6. Entro trenta giorni dalla data di entrata in vigore della legge
di conversione del presente decreto, lo statuto dell'Agenzia
nazionale per le nuove tecnologie, l'energia e lo sviluppo economico
sostenibile - ENEA e' modificato, al fine di prevedere la vigilanza
da parte del Ministero della transizione ecologica.
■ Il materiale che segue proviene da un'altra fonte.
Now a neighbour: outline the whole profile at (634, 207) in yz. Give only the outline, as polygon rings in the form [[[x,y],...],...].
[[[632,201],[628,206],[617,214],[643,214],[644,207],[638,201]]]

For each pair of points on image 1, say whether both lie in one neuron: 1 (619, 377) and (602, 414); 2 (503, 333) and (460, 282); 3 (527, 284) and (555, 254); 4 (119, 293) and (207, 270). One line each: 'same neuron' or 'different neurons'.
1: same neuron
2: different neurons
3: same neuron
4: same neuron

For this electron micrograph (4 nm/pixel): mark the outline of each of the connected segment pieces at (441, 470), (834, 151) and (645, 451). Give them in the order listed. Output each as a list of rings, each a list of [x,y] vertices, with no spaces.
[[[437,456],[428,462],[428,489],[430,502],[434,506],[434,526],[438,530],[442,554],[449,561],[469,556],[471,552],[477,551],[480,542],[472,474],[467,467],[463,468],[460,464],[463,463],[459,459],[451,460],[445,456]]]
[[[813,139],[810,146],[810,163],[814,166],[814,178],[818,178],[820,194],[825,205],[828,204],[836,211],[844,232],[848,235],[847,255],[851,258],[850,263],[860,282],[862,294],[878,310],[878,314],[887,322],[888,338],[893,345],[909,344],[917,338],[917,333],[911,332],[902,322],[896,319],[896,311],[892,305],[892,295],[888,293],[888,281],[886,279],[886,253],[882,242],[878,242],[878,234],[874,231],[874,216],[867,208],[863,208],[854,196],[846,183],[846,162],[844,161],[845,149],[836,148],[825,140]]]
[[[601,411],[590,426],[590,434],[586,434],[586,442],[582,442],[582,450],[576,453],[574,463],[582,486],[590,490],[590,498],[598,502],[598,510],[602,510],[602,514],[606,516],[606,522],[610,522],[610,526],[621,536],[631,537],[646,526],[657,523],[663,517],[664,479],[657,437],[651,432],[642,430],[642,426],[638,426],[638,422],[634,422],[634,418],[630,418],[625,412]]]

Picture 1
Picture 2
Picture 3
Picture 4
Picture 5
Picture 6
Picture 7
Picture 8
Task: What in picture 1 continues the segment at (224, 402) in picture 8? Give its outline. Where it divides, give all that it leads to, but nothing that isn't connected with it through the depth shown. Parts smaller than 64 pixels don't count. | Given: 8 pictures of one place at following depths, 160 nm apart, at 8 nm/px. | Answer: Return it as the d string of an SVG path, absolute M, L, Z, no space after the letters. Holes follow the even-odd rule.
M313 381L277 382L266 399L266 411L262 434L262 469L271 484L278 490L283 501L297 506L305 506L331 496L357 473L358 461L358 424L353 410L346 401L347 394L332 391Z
7. Nell'ambito delle competenze di cui all'articolo 35, comma 2,
lettera b), del decreto legislativo n. 300 del 1999, come modificato
dal presente decreto, rientrano:
a) le competenze a qualunque titolo inerenti all'attivita' delle
societa' operanti nei settori di riferimento, ivi compreso il potere
di emanare indirizzi nei confronti di tali societa';
b) l'esercizio dei diritti di azionista allo stato esercitati dal
Ministero dello sviluppo economico nei confronti di GSE s.p.a. -
Gestore Servizi Energetici;
c) l'approvazione della disciplina del mercato elettrico e del
mercato del gas naturale e dei criteri per l'incentivazione
dell'energia elettrica da fonte rinnovabile di cui al decreto
legislativo 16 marzo 1999, n. 79, e di cui al decreto legislativo 3
marzo 2011, n. 28, e l'esercizio di ogni altra competenza gia' a
qualunque titolo esercitata dal Ministero dello sviluppo economico
fino alla data di entrata in vigore del presente decreto in materia
di concorrenza e regolazione dei servizi di pubblica utilita' nei
settori energetici.
8. Per l'attuazione del comma 2, lettera e), numero 1), e'
autorizzata la spesa di euro 249.000 per l'anno 2021 e di euro
332.000 a decorrere dall'anno 2022.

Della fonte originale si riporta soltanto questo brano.